Un donneur de leçons
«Les Algériens ne savent pas parler l’arabe et sont restés des Français», «les Saoudiens sont les esclaves des Américains», «les Egyptiens ne font que tendre la main pour obtenir un bakchich», «les Marocains devraient se débarrasser de la royauté». Toutes ces phrases, autant de clichés simplistes, ont été prononcées un jour, en public ou à la télévision, par Kadhafi.
Des propos insultants, toujours teintés de mépris et de supériorité, qui ont provoqué l’indignation et la colère. Celles-ci étaient d’autant plus fortes que les Arabes, dans leur grande majorité, ont souvent tendance à considérer les Libyens, surtout les Tripolitains, comme étant des bédouins incultes auxquels le pétrole a donné la chance de quitter leurs tentes. Même chose lorsque Kadhafi proclame qu’il est le roi des peuples d’Afrique. D’ailleurs, son tropisme africain amuse et agace ses partenaires arabes. Pour eux, le zaïm libyen ne cherche qu’à s’acheter une influence dans un continent pauvre afin de compenser son isolement dans le monde arabe.
Un clown
Dans les années 1990, une cassette vidéo a fait le bonheur de milliers de Tunisiens. Un buzz bien avant l’arrivée d’Internet. De quoi s’agissait-il? D’une compilation des passages les plus hilarants des discours de Kadhafi, comme lorsqu’il prétend que Shakespeare est d’origine arabe puisque son vrai nom serait «Sheikh Spear», ou que les Celtes sont d’origine africaine. Recenser les perles kadhafiennes («les insurgés sont drogués par al-Qaïda» étant l’une des dernières en date) permettrait certainement de connaître le même succès éditorial que le livre consacré aux sorties de Jean-Claude Van Damme (Parlez-vous le Van Damme, 2003).

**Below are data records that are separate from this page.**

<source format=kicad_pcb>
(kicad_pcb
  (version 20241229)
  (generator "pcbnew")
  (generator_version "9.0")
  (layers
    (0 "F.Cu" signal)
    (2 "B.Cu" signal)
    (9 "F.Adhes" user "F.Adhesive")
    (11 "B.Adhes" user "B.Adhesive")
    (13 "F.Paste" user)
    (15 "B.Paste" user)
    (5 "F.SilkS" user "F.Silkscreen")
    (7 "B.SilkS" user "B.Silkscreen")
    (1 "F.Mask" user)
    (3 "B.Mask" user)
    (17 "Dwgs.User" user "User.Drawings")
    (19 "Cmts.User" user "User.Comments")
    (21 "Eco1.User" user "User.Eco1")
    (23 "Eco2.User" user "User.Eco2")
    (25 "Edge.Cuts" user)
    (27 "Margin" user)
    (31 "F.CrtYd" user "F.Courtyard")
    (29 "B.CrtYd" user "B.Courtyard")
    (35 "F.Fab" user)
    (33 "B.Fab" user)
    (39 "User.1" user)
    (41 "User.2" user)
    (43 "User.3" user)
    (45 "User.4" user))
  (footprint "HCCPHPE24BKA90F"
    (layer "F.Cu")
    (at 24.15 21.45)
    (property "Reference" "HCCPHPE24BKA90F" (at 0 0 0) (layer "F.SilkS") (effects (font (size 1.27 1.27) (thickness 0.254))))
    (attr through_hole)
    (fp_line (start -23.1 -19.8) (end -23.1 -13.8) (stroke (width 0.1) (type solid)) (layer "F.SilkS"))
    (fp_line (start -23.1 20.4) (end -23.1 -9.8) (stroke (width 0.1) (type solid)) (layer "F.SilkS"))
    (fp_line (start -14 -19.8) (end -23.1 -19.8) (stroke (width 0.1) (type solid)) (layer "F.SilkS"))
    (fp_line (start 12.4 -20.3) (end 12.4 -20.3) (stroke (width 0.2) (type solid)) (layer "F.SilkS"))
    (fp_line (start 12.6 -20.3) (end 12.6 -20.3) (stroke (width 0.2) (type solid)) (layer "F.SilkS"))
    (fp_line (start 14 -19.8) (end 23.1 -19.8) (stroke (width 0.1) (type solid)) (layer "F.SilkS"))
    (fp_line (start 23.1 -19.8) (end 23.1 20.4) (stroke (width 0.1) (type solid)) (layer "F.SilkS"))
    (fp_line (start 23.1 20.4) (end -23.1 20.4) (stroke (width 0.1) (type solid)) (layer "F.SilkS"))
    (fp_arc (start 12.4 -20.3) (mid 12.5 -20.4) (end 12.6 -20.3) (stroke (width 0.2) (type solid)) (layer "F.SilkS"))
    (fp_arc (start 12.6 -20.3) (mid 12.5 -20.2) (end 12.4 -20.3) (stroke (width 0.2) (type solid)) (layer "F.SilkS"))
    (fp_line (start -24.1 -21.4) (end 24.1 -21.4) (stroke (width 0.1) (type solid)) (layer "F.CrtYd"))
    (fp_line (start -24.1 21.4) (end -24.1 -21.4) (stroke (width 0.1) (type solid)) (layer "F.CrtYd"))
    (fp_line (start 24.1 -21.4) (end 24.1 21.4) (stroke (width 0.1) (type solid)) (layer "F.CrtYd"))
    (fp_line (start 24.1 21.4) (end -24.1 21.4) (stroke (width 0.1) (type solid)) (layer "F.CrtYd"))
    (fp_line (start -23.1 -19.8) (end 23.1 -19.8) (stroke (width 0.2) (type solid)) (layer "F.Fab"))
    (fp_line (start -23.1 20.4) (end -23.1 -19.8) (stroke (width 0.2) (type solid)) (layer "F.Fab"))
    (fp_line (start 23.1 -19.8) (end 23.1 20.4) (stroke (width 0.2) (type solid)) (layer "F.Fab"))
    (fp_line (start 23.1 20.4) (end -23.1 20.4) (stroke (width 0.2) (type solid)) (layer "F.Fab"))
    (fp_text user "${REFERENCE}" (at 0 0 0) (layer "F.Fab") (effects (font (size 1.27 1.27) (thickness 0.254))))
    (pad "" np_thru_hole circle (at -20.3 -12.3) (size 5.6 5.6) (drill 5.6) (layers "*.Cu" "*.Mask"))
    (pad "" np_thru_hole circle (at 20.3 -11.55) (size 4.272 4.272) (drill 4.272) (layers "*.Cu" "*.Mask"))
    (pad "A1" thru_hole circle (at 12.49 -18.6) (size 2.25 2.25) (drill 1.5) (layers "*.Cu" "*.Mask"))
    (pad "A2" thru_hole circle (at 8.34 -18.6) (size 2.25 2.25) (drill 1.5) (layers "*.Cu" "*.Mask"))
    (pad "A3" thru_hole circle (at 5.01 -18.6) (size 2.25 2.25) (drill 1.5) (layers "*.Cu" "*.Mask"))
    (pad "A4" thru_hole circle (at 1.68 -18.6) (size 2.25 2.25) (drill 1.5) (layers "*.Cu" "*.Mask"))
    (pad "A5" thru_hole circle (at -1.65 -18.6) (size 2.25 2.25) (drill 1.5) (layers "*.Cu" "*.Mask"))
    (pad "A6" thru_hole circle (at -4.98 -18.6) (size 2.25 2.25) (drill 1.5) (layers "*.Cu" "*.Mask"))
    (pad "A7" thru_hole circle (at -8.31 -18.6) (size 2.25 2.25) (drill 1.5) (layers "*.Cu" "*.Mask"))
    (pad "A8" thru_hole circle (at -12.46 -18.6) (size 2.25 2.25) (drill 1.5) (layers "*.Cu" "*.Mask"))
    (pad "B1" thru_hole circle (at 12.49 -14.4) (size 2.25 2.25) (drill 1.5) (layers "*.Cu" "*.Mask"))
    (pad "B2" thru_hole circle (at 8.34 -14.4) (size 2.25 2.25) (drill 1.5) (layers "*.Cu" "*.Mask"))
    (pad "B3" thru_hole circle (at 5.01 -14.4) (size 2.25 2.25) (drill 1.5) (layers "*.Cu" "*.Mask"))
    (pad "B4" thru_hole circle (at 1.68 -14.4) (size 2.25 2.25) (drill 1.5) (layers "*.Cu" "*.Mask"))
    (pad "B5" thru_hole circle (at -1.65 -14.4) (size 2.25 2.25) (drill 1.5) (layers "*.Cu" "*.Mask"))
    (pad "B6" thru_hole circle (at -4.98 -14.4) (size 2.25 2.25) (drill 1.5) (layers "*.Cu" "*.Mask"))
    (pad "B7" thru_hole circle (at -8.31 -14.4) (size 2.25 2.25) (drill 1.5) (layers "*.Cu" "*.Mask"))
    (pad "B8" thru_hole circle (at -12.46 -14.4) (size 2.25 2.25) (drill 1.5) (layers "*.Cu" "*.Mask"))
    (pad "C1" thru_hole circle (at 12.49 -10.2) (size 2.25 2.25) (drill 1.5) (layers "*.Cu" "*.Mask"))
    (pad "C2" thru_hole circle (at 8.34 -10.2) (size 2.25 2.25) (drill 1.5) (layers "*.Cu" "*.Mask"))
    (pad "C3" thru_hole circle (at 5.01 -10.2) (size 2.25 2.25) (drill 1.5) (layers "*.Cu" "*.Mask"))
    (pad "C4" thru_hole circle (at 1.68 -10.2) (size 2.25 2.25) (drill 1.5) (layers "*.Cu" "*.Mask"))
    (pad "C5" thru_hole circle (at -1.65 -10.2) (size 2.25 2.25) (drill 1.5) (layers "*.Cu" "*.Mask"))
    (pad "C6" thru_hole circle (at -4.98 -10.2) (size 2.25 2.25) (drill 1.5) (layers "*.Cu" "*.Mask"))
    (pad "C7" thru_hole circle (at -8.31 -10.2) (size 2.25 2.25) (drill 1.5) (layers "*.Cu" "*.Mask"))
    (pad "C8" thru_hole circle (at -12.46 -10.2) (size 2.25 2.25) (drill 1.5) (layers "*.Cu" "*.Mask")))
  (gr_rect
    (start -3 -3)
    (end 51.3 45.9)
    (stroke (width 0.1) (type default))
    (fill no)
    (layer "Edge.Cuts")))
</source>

De même, les scènes cocasses ont jalonné le règne du berger de Syrte. Que l’on repense à la tente bédouine plantée dans les jardins de l’hôtel Marigny, en plein huitième arrondissement parisien, ou à cette apparition nocturne à Tripoli, parapluie à la main, pour dénoncer les manifestants de Benghazi. Et que dire des fameuses amazones, ces gardes du corps féminins qui font fantasmer aussi bien en Orient qu’en Occident? Dans un mélange de mauvais goût et de provocation, Kadhafi s’inscrit dans la droite ligne d’un Idi Amin Dada en Ouganda ou d’un Bokassa en République centrafricaine. En plus cultivé, certes, mais tout aussi loufoque et impitoyable avec ses opposants.